あるいは「人生」として、自分を取り巻くいろいろなものを見直してみます。
経費節減に躍起になって、今まで安易に「無駄」と切り捨てた中に、意外な価値を発見できるかもしれません。

利益を追求するビジネス界でさえ、優れた企業は大小にかかわらず、「無駄の効用」の盲点を活用しています。
まして「家庭」「生活」「人生」においては、「無駄の排除」よりも大事なことがありそうです。
経費節減の必死感が伝わってくる店から、ますます客足が遠のくように、節約でピリピリした家では安らげません。

「消費」をするな、「投資」せよ。
ビジネス書にありがちなこの考え方は、「生活や人生を味わう」視点から見て、なんと世知辛い話でしょう。

提示項目:

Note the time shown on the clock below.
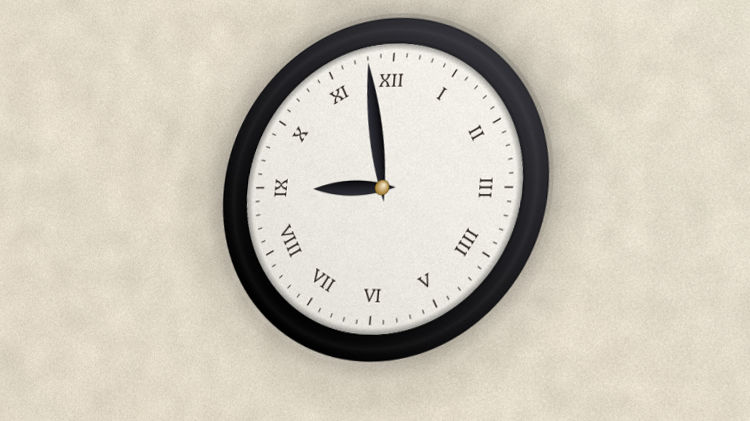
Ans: 8:58
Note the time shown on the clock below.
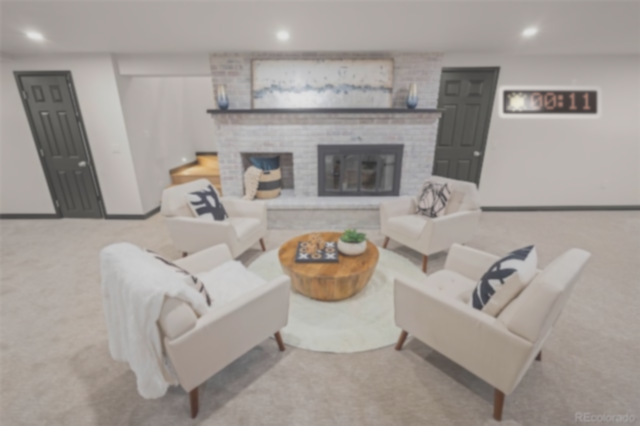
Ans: 0:11
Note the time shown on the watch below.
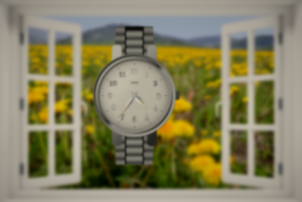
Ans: 4:36
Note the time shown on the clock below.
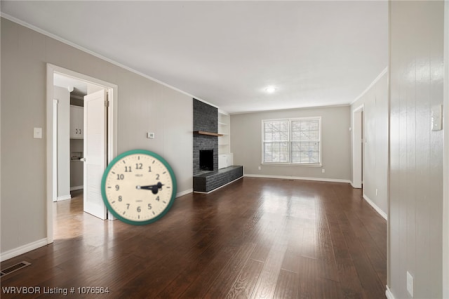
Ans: 3:14
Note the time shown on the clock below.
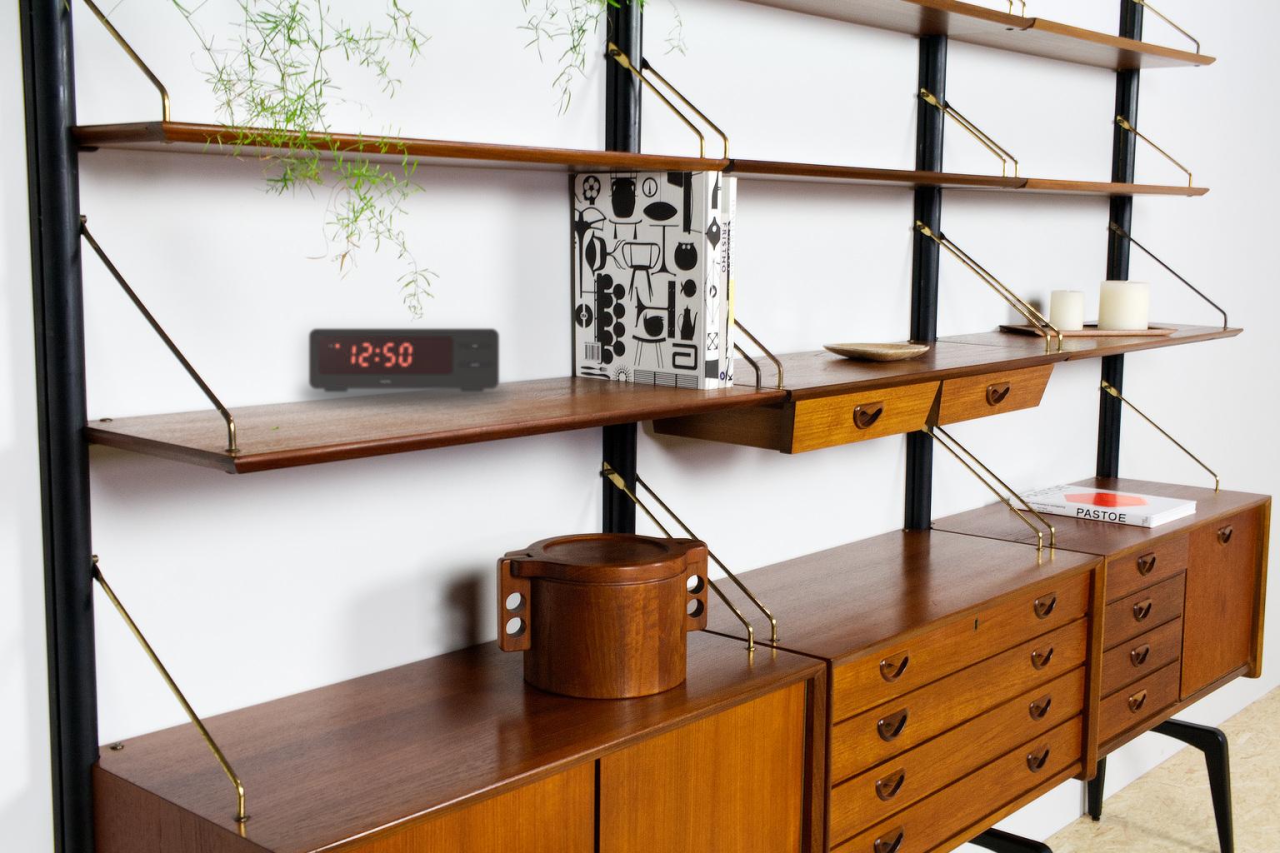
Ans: 12:50
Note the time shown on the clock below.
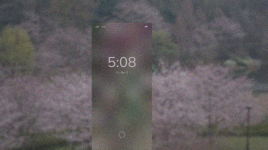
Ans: 5:08
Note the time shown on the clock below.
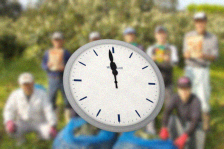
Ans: 11:59
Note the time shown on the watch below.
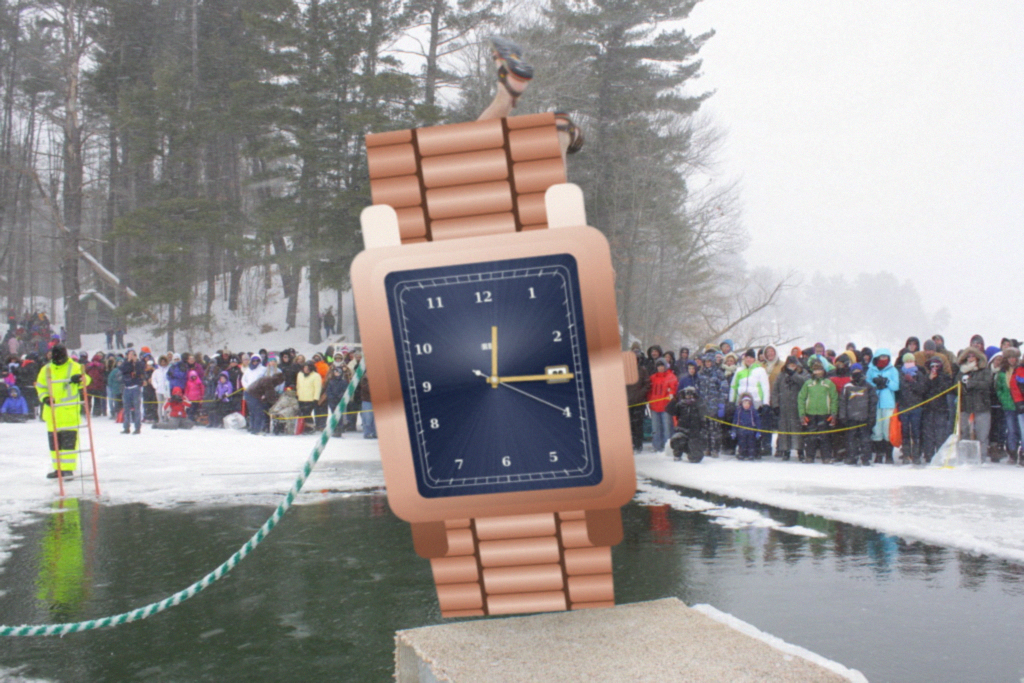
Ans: 12:15:20
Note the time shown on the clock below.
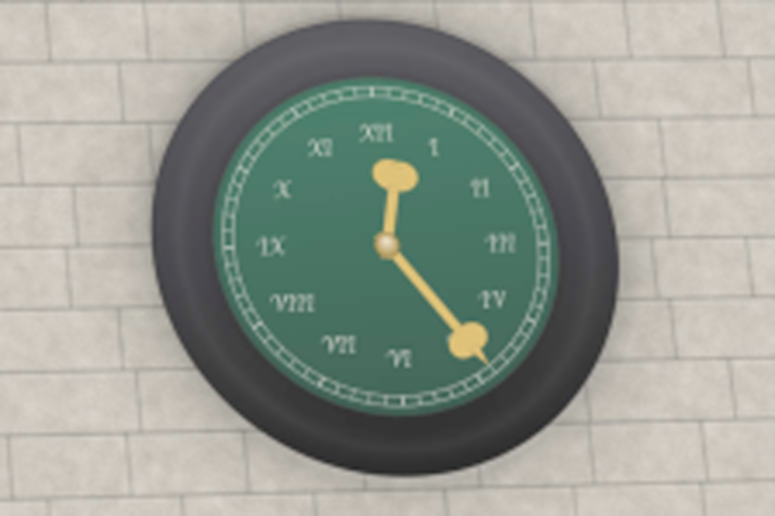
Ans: 12:24
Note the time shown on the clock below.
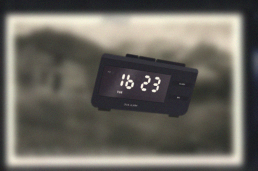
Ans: 16:23
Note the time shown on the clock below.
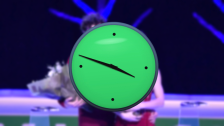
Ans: 3:48
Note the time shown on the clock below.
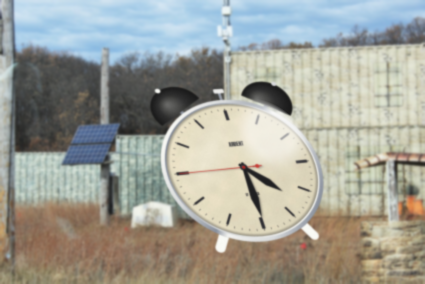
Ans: 4:29:45
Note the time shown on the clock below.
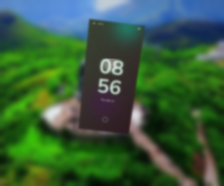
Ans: 8:56
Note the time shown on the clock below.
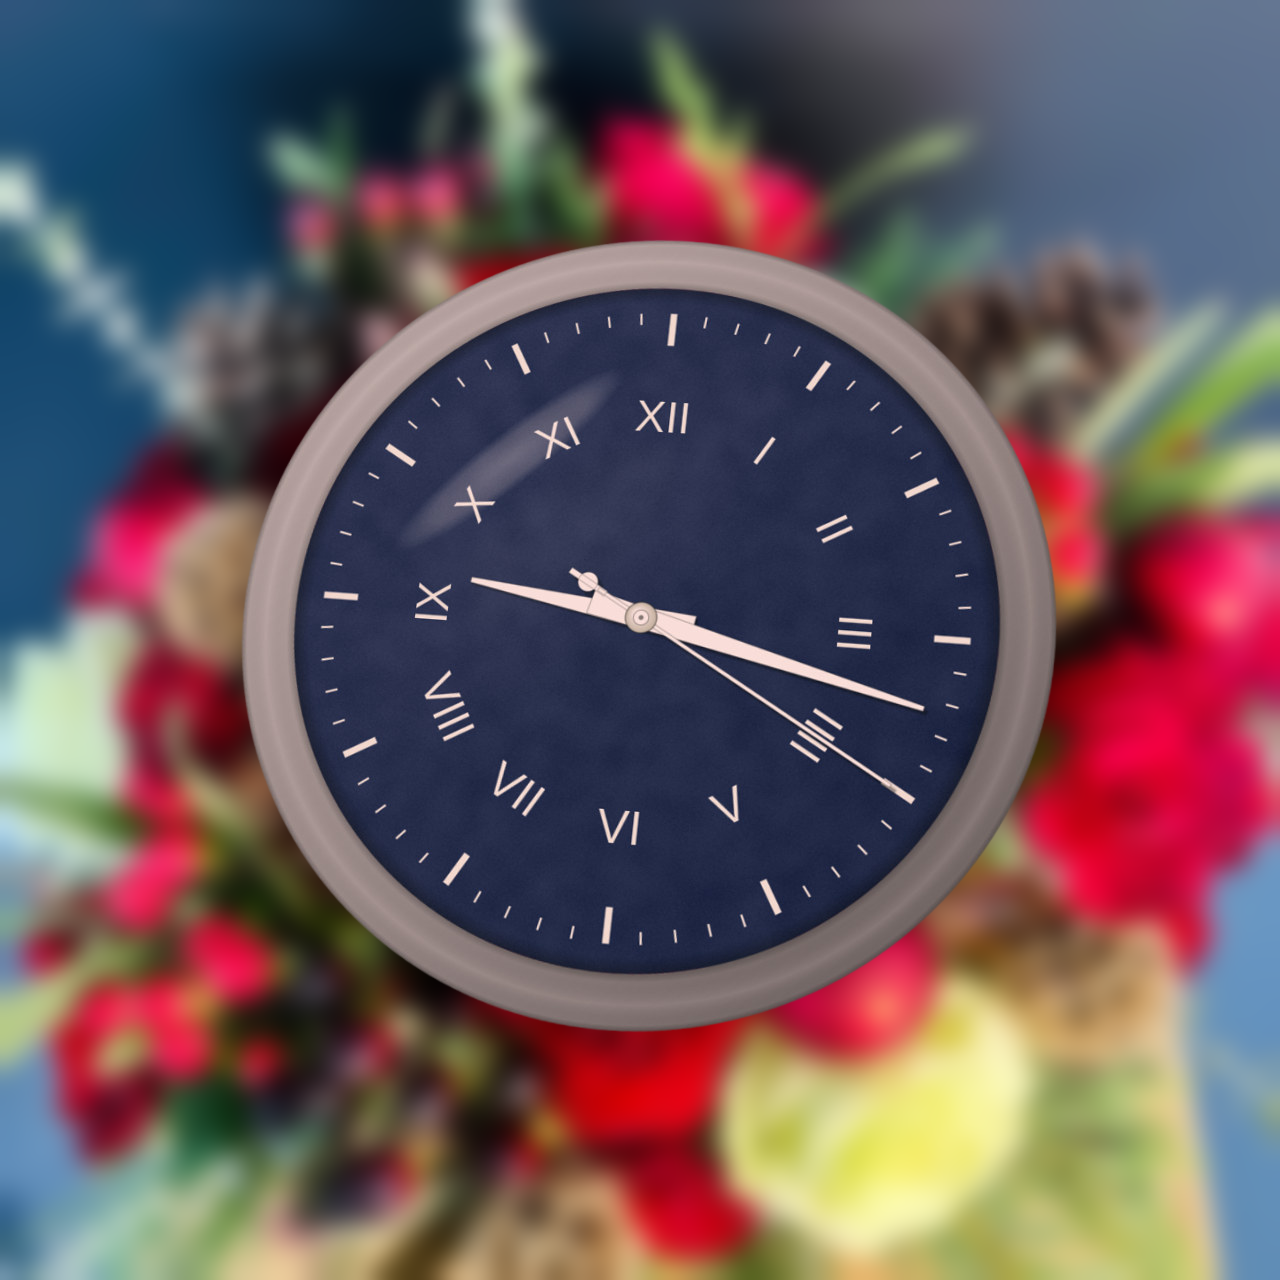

演習の課題:
A) 無駄についての文章の「あるいは「人生」として、自分を取り巻くいろいろなものを見直してみます。」から「ピリした家では安らげません。」までの部分を、「経費節減」を「コスト削減」に差し替えて書き直してください。
B) 無駄についての文章の最後の一文を受けて、その続きを書いてください。
時計の読み取り記録の項目は、無駄についての文章とは別の資料です。

課題別の解答:
A)
あるいは「人生」として、自分を取り巻くいろいろなものを見直してみます。
コスト削減に躍起になって、今まで安易に「無駄」と切り捨てた中に、意外な価値を発見できるかもしれません。

利益を追求するビジネス界でさえ、優れた企業は大小にかかわらず、「無駄の効用」の盲点を活用しています。
まして「家庭」「生活」「人生」においては、「無駄の排除」よりも大事なことがありそうです。
コスト削減の必死感が伝わってくる店から、ますます客足が遠のくように、節約でピリピリした家では安らげません。

B)
「消費」こそ、人生を楽しむために日々働く大人のたしなみであり、「必要な無駄」だというのに。

車のハンドルの「遊び」部分のように、一見無駄と思われるものが、実は生活にうるおいを与えていたりします。
それに気づこうともせず、焦って無理なリストラでゆとりを失い、カサカサな肌のような生活に耐え続けるなんて…。
人生は「効率よくこなして終わらせる」ものではなく、「寄り道を楽しみながら十分に味わう」ものだと思います。